Son style graphique est unique. Minimaliste, délicat, élégant, sensible, frais, vibrant. Le style Sempé a quelque chose de très français dans la liberté de son approche, un style propre à toute une génération d’illustrateurs parmi lesquels André François, Chaval, Bosc, Ungerer, Folon, pour ne citer qu’eux. Le seul illustrateur américain que fasse partie de cette belle famille était l’immense Saul Steinberg. Ils sont les représentants de la ligne au service de l’idée. Une façon de faire qui n’a pas fait école aux Etats Unis par exemple, où le formalisme académique et la maîtrise technique ont trop pesé sur le métier. Ce n’est pas qu’une question de goût, et j’exprime ici le mien, mais une question de mentalité, d’esprit, de philosophie.

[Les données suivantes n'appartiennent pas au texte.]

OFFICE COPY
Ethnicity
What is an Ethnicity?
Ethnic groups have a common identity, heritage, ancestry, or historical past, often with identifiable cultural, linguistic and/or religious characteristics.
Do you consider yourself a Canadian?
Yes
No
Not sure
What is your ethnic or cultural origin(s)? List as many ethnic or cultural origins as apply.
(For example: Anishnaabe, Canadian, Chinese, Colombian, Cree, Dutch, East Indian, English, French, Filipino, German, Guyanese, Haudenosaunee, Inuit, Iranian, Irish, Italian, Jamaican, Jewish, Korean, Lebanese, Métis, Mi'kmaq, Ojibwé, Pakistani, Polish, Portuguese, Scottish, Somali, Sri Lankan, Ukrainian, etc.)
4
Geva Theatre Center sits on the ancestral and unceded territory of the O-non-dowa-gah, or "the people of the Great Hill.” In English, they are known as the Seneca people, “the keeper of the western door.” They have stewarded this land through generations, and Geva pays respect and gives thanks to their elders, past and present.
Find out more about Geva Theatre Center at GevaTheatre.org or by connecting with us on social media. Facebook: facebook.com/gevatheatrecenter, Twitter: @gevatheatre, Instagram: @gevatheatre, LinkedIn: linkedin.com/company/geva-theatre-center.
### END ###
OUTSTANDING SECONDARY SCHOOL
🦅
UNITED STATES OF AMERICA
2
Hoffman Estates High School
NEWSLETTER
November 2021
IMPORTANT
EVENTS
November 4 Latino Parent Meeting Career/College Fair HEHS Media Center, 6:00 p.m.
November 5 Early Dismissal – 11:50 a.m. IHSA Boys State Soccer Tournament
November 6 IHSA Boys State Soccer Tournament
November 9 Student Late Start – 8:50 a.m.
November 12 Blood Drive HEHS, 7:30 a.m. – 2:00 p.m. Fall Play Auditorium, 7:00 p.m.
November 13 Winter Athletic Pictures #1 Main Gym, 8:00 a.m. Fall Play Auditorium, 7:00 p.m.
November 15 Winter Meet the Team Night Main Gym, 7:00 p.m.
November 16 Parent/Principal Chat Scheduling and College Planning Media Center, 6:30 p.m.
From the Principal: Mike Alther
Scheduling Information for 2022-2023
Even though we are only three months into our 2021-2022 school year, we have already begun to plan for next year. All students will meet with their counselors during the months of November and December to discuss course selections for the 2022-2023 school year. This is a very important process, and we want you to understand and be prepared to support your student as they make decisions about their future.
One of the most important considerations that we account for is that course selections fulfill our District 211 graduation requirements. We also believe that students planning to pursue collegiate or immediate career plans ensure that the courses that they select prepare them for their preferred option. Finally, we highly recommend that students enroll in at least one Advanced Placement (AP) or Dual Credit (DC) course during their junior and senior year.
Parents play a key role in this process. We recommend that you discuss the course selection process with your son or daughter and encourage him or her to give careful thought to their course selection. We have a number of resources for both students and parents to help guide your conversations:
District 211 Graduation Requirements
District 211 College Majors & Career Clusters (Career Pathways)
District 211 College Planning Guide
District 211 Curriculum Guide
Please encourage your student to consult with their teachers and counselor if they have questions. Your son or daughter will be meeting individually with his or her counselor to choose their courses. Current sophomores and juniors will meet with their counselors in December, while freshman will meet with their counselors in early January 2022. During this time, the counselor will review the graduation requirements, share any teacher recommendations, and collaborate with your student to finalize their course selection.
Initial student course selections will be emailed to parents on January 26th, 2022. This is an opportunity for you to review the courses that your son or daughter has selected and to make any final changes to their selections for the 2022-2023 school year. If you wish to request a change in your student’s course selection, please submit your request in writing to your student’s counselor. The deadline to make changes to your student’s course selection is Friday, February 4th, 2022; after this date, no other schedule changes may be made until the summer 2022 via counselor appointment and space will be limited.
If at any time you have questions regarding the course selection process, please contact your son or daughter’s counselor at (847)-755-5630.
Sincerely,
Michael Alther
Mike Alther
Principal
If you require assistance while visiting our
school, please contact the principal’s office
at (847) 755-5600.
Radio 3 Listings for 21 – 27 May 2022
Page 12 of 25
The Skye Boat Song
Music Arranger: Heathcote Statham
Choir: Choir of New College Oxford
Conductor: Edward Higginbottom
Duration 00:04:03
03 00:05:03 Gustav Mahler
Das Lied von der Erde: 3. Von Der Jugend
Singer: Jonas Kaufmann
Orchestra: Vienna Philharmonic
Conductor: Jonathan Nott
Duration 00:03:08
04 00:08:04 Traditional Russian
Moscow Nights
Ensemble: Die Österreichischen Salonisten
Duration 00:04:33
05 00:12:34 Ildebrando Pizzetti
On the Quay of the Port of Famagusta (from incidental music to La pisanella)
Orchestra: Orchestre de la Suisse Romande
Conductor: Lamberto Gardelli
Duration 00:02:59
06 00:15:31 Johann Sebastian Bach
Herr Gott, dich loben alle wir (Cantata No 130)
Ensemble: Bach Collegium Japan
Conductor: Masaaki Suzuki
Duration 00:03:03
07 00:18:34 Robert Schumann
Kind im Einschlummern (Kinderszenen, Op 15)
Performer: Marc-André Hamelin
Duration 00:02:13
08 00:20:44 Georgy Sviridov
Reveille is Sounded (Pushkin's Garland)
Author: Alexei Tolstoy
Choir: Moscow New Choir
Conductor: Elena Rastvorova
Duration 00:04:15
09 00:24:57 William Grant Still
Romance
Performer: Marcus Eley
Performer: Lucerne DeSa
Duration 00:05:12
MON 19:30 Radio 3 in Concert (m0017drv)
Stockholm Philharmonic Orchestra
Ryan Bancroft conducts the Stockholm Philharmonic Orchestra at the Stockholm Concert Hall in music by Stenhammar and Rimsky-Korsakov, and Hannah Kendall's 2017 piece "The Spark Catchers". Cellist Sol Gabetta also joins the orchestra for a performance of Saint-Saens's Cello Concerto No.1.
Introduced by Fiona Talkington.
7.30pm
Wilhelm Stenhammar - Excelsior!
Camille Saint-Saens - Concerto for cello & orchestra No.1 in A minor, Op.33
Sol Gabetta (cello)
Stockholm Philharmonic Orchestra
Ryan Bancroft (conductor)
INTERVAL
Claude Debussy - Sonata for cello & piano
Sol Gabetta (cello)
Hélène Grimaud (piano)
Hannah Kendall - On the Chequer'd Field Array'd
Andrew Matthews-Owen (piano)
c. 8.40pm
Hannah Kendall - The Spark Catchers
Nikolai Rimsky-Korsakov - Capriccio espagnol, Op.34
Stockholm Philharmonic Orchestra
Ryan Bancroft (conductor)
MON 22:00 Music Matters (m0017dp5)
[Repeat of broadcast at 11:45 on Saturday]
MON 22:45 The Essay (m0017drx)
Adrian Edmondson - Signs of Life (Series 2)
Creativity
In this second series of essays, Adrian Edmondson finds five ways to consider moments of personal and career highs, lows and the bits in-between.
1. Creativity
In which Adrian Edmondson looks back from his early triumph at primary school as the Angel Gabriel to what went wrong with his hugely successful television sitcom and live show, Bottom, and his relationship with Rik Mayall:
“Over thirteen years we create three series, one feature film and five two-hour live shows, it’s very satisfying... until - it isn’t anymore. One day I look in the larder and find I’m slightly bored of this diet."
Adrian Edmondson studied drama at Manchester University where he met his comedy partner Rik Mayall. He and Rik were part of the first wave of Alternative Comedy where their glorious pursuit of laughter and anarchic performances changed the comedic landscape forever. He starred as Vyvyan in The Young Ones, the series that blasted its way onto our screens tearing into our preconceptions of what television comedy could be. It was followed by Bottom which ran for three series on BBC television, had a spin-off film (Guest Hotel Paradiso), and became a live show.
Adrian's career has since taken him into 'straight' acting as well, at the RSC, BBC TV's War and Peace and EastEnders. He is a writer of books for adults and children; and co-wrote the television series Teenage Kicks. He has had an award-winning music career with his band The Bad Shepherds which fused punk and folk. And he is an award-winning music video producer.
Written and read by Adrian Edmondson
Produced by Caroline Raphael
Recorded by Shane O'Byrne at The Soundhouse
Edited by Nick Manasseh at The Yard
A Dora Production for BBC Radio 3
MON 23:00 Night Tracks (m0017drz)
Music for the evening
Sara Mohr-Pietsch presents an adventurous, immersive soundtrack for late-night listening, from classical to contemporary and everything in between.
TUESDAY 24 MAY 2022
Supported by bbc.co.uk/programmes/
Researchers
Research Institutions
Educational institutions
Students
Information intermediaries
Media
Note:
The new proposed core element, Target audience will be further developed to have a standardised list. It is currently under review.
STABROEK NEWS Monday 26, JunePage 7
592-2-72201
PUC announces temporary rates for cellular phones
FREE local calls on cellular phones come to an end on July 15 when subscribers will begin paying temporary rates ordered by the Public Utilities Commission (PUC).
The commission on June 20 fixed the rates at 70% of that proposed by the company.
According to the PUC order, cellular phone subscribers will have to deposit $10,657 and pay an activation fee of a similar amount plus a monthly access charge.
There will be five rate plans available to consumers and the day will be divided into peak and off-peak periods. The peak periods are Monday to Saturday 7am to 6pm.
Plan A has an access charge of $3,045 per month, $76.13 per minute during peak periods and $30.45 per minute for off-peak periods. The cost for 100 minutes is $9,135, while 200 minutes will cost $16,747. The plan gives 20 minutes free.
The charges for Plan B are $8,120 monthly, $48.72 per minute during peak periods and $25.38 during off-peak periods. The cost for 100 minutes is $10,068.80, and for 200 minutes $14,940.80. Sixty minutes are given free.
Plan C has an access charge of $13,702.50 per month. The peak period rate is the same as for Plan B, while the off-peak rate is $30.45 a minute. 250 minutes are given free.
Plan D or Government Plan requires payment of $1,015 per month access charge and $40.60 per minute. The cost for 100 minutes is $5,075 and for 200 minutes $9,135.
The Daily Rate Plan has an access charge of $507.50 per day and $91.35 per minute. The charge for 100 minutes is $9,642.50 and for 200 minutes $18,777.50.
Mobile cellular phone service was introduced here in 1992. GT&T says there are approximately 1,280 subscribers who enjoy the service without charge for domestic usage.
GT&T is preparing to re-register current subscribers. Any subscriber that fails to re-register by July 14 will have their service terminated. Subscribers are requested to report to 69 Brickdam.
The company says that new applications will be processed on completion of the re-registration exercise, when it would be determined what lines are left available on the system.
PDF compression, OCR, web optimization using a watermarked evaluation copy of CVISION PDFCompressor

J’ai découvert Sempé quand j’étais gosse et l’ai suivi depuis fidèlement. Aujourd’hui on dirait que je suis un follower! Je suis un admirateur inconditionnel, je plaide coupable! En terminale j’ai reçu un prix spécial pour le journal que j’avais créé dans mon lycée: un album de Sempé dont je ne me suis jamais séparé. J’ai relaté cet épisode dans mon livre « Deuxième Génération ».
Sempé est la preuve irréfutable qu’un petit crayon d’écolier est une baguette magique entre ses mains.
Il part en laissant une empreinte indélébile dans le monde de l’illustration et de l’humour et dans mon coeur.

Je partage entièrement cet éloge sensible et humain
Merci beaucoup
Je trouve très touchant, Michel, ton hommage à Monsieur Sempé.
Merci Guy, ta réaction me touche beaucoup. Il va me manquer ce Sempé mais heureusement j’ai une étagère entière remplie de ses recueils. Rien ne va plus, La grande panique, Sauve qui peut, SaintTropez, Le petit Nicolas, Vacances, Face à face, Vaguement compétitif, Peu de Paris, Catherine Certitude, etc,etc. A part ça comment vas-tu Guy?